SOURCE DOCUMENT:
Project C03: SMART multiphase reactor for the catalytic hydrogenolysis of glycerol

Principal Investigators R. Horn / J. Albert

Coworkers O. Korup / L. Heins / D. Voß / P. Kampe / R. Becker

The kinetics and process parameters of the hydrogenolysis of glycerol to 1,2-propanediol are investigated in a slurry reactor at the beginning of the funding period. The SMART reactor is simultaneously calculated, designed and subjected to a HAZOP, considering the data obtained in the slurry. The final design is worked out in detail and manufactured subsequently. After assembly, the EIT, electrowetting and further measuring and control devices are installed in the reactor. The hydrogenolysis is finally realized in the SMART reactor and the various new components are tested.

SOURCE DATA:
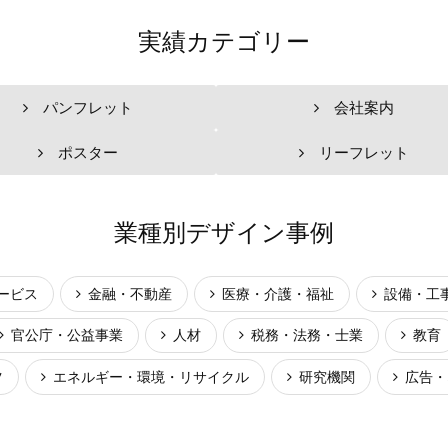
実績カテゴリー
パンフレット
会社案内
ポスター
リーフレット
業種別デザイン事例
ービス
金融・不動産
医療・介護・福祉
設備・工
官公庁・公益事業
人材
税務・法務・士業
教育
ツ
エネルギー・環境・リサイクル
研究機関
広告・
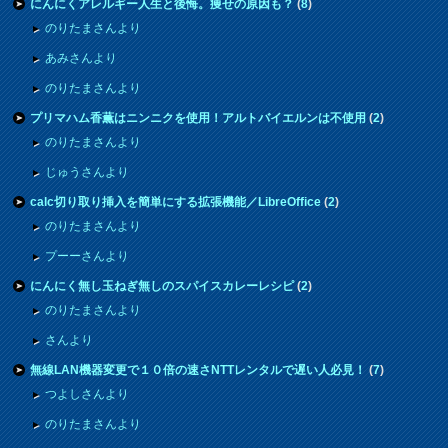
にんにくアレルギー人生と後悔。痩せの原因も？
(
8
)
のりたまさんより
あみさんより
のりたまさんより
プリマハム香薫はニンニクを使用！アルトバイエルンは不使用
(
2
)
のりたまさんより
じゅうさんより
calc切り取り挿入を簡単にする拡張機能／LibreOffice
(
2
)
のりたまさんより
プーーさんより
にんにく無し玉ねぎ無しのスパイスカレーレシピ
(
2
)
のりたまさんより
さんより
無線LAN機器変更で１０倍の速さNTTレンタルで遅い人必見！
(
7
)
つよしさんより
のりたまさんより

YOUR GOAL:
Reproduce the entire glycerol hydrogenolysis project description word for word.

EXERCISE SOLUTION:
Project C03: SMART multiphase reactor for the catalytic hydrogenolysis of glycerol

Principal Investigators R. Horn / J. Albert

Coworkers O. Korup / L. Heins / D. Voß / P. Kampe / R. Becker

The kinetics and process parameters of the hydrogenolysis of glycerol to 1,2-propanediol are investigated in a slurry reactor at the beginning of the funding period. The SMART reactor is simultaneously calculated, designed and subjected to a HAZOP, considering the data obtained in the slurry. The final design is worked out in detail and manufactured subsequently. After assembly, the EIT, electrowetting and further measuring and control devices are installed in the reactor. The hydrogenolysis is finally realized in the SMART reactor and the various new components are tested.